When it comes to scaling the Rendition Server, understanding the underlying architecture is crucial. The conversion process primarily occurs on worker nodes, making them the focal point of our discussion.
Worker Nodes: Maximizing Parallel Conversions
By default, the Rendition Server initiates conversions in parallel, leveraging the available CPU cores. However, it's important to note that a single conversion request does not exclusively occupy a CPU core. Depending on the document type and quantity, certain stations may further parallelize specific conversions such as OCR, compression, or BornDigitalStation tasks.
It's worth mentioning that the parallelization of CPU cores is not a fixed value. System administrators can adjust the number of simultaneous conversions by modifying the <maxConcurrentWorkItemsCount> parameter in the <WorkerNodeConfig.user.xml> configuration file on the worker node. This provides the flexibility to limit resource-intensive conversions or increase the volume of conversions that have lower resource requirements. Before implementing any changes, closely monitor the resource behavior to ensure optimal performance. If sufficient resources are available with the maximum number of parallel conversions, it may be feasible to increase the number of parallel requests.
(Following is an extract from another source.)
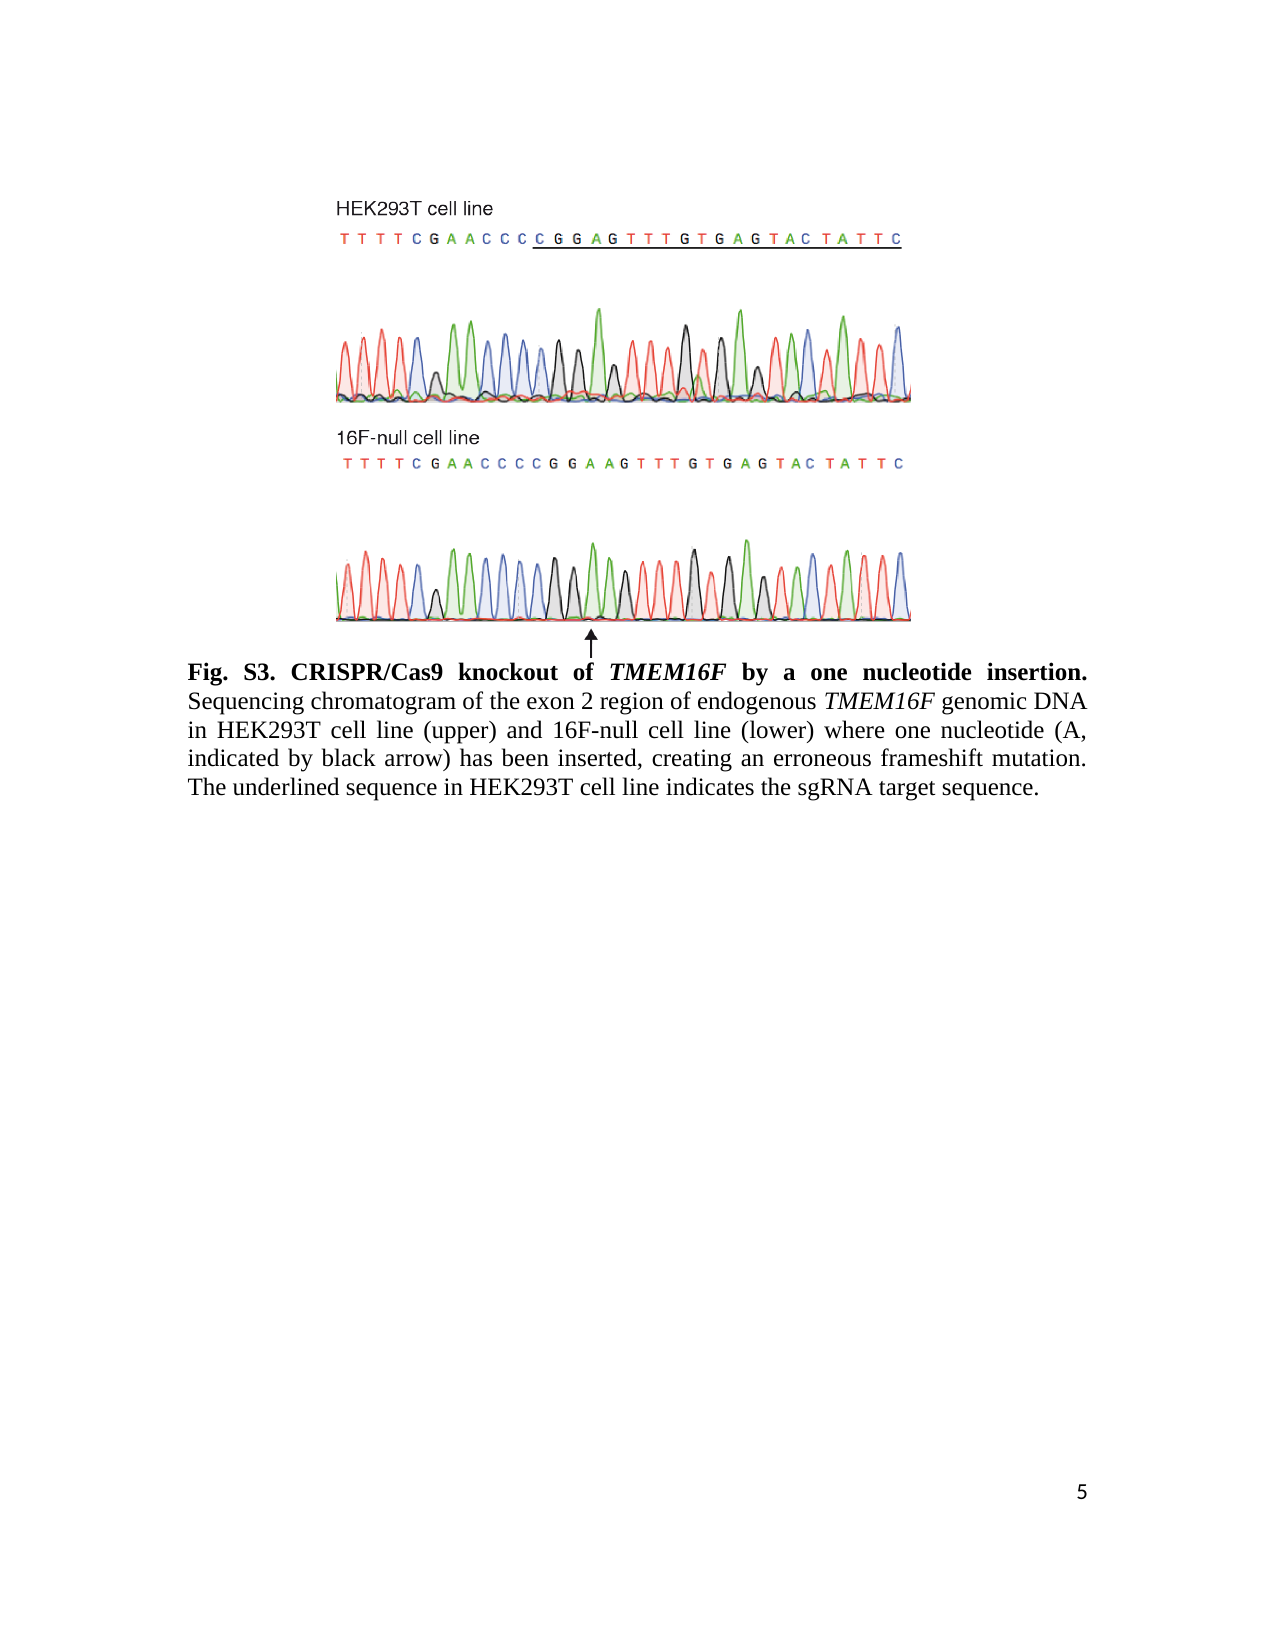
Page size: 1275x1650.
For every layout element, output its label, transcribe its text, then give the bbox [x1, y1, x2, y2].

Expanding CPU Core Count: A Viable Option
In scenarios where modifying the <maxConcurrentWorkItemsCount> parameter doesn't yield satisfactory results, adding additional CPU cores can enhance parallel conversions. This process is usually straightforward in virtual environments.
Keep in mind that increasing the number of CPU cores also necessitates expanding the system's memory capacity. As a general recommendation, allocate approximately 4GB of RAM per CPU core. However, this guideline may vary based on the characteristics of the input documents. It is not uncommon for installations to feature 4 to 8 cores per worker node, although there are instances where organizations deploy worker nodes with as many as 56 cores and corresponding memory. The Rendition Server's licensing model is based on the number of worker nodes and pages, with the number of cores per worker node being inconsequential for licensing purposes.
Adding More Worker Nodes for Scalability and Redundancy
If further increasing the number of CPU cores proves impractical or you require additional redundancy and fault tolerance for conversion capacities, incorporating more worker nodes is a recommended strategy. This involves connecting additional worker nodes to a managing node, provided you have the appropriate licensing.
By leveraging multiple worker nodes, the managing node can efficiently distribute the conversion workload, aiming for an equitable allocation across the network. It is common to observe installations with 1 to 6 worker nodes connected to a managing node. As the managing node primarily serves as the communication bridge between clients and worker nodes, it experiences minimal performance impact.
Managing Node: Achieving High Availability
In larger installations where more than 4-6 worker nodes are necessary, or when fault tolerance of the managing node is crucial, deploying additional managing nodes becomes advantageous. With the proper licensing, these nodes can connect to the existing database, providing enhanced scalability and resilience.
To optimize load distribution and availability, a load balancer is typically implemented in front of the managing nodes, intelligently routing client requests across multiple managing nodes. Worker nodes are designed to connect to a single managing node, but in the event of a managing node failure, they can seamlessly switch to an alternative managing node through a fallback configuration. Once the primary managing node is operational again, the worker nodes complete any ongoing conversions before reconnecting to the primary managing node.
By diligently following these best practices, organizations can effectively scale the Rendition Server to meet their document conversion demands, ensuring optimal performance, resource utilization, and high availability.